C'était il y a dix ans. On s'écrasait, jeudi 3 avril 2014, dans la galerie Claude Bernard, pour voir les nouvelles toiles de Ronan Barrot. Ce jeune peintre (il est né en 1973) se produisait pour la quatrième fois depuis 2007 dans le temple parisien de la grande peinture moderne : ici exposèrent Francis Bacon, Paul Rebeyrolle ou Leonardo Cremonini. Barrot prenait le relais avec panache. Sa suite intitulée Fouille, en particulier, frappait par sa virtuosité et son audace. Soit deux hommes stylisés vus de dos. L'un est plaqué contre un mur, l'autre (un policier?) est en train de le fouiller. Cela était traité alternativement dans une matière grasse ou maigre. Le thème était nouveau, la manière était sans défaut : bref, c'était de la peinture. Tout le monde était ravi, car ceux qui étaient venus là cherchaient de la beauté, à tout le moins de l'intériorité, c'est à dire ce qui caractérise le paradigme de l'art classique.
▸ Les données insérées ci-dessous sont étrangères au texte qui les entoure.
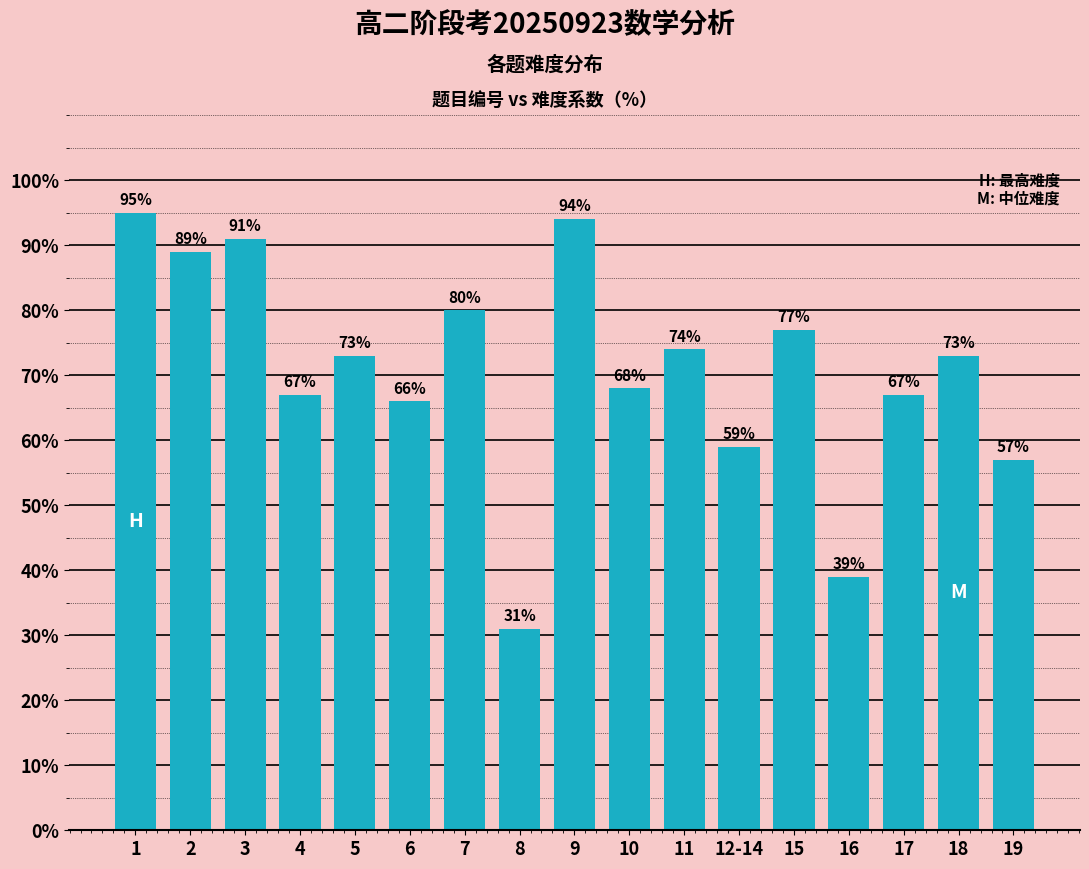

Reading left to right, list all the values displayed in this chart.

1=95.0	2=89.0	3=91.0	4=67.0	5=73.0	6=66.0	7=80.0	8=31.0	9=94.0	10=68.0	11=74.0	12-14=59.0	15=77.0	16=39.0	17=67.0	18=73.0	19=57.0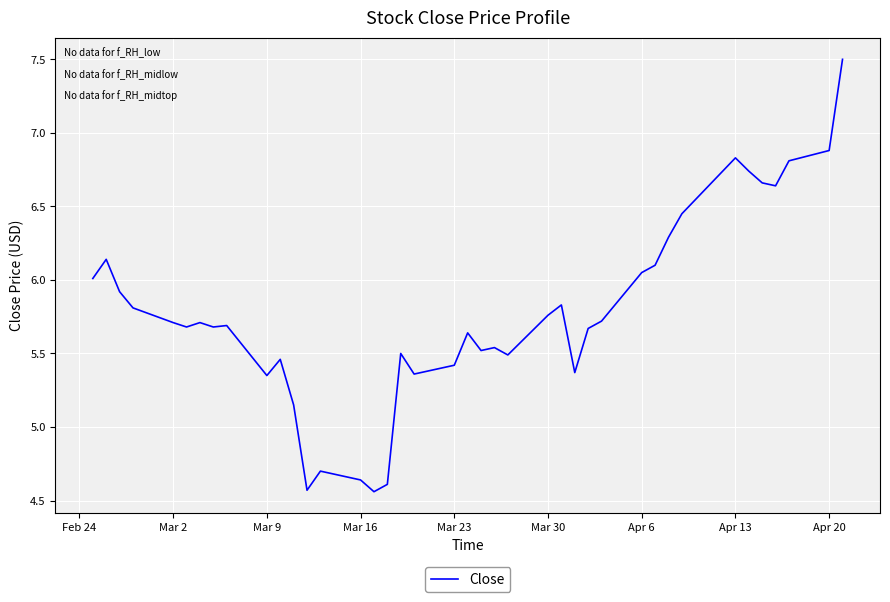

What is the difference between the maximum and minimum values?

2.9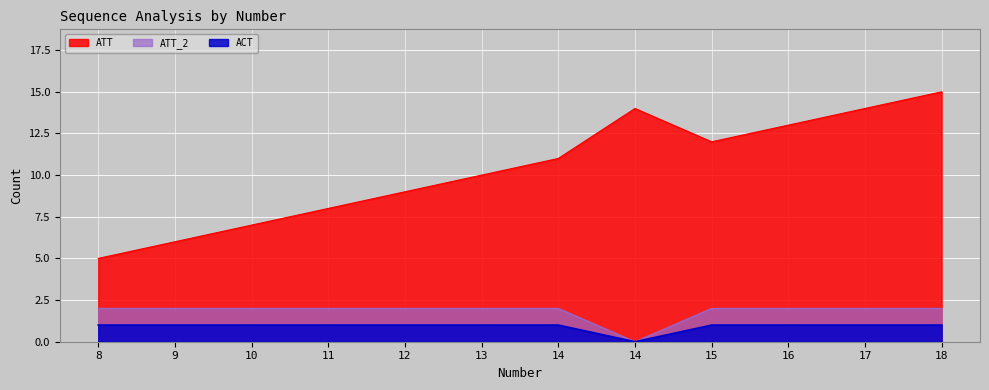

What is the total value across all series at 17?

17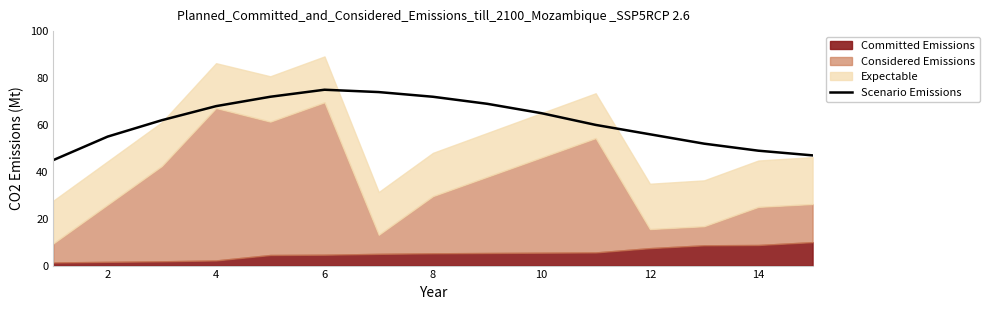

True or false: there are more than 2 points higher than both neighbors.

False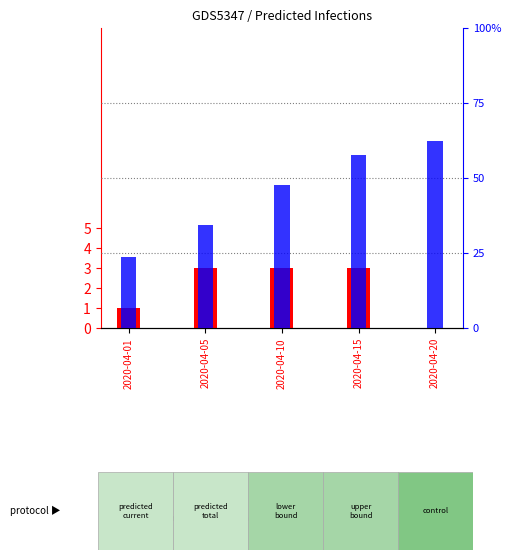

How many distinct data groups are displayed?

2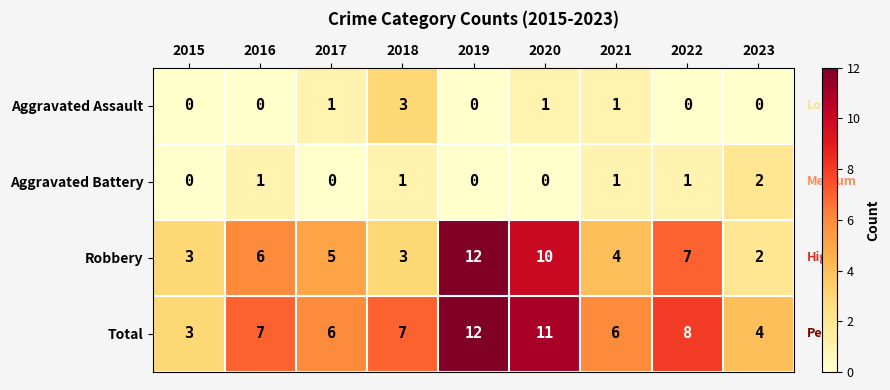

What is the greatest value displayed?

12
De ce fait, on entrait dans la théorie de Nathalie Heinich. Pour la célèbre sociologue, si c'est de la peinture, ce n'est donc pas de l'art contemporain. En s'engageant pour la forme d'art pratiquée par Ronan Barrot ses admirateurs seraient donc contre l'art contemporain. Lisons la page 338 du « Paradigme de l'art contemporain » qui venait de paraître : « les amateurs de peinture, devenue une valeur en soi, recherchent le plaisir du spectateur, l'authenticité du lien entre l'oeuvre et l'intériorité de l'artiste, la garantie que cette oeuvre s'origine dans une véritable inspiration étrangère aux séductions de la mode, et l'assurance qu'elle est porteuse d'un sens profond. » C'était il y a dix ans. Depuis, Claude Bernard est mort et ses successeurs ont changé de stratégie. Aujourd'hui Ronan Barrot expose ses derniers travaux, sous le titre Post Esquisses, à L'Avant Galerie Vossen, 58 rue Chapon à Paris (jusqu'au 25 février).
On voit des tableaux splendides qui nous plongent dans un univers formel proche de la peinture toscane du XVIe siècle, et sans doute aussi la peinture vénitienne de la même époque. Mais il y a autre chose. Depuis 2019, dans le proto-atelier formé par le peintre Ronan Barrot et Robbie Barrat, nous explique Hugo du Plessix, des esquisses sont produites et suivent des règles qui sont loin d'être aussi linéaires et hiérarchisées que celles des ateliers de la Renaissance. « Ici, le processus de création fonctionne à la manière du mouvement de l'information dans une pile logicielle : il débute dans l'atelier de Ronan, traverse les réseaux construits par Robbie, retombe sur une plaque de plexi, subit plusieurs retouches, retombe dans les collections d'images numériques de Robbie et ainsi de suite. Le travail est organisé autour d'une exploration continue de ce qu'on pourrait appeler des post-esquisses ». Bref : c'est toujours de la peinture, avec intervention de l'Intelligence Artificielle ! Ronan Barrot est devenu artiste contemporain. Il faut y aller voir.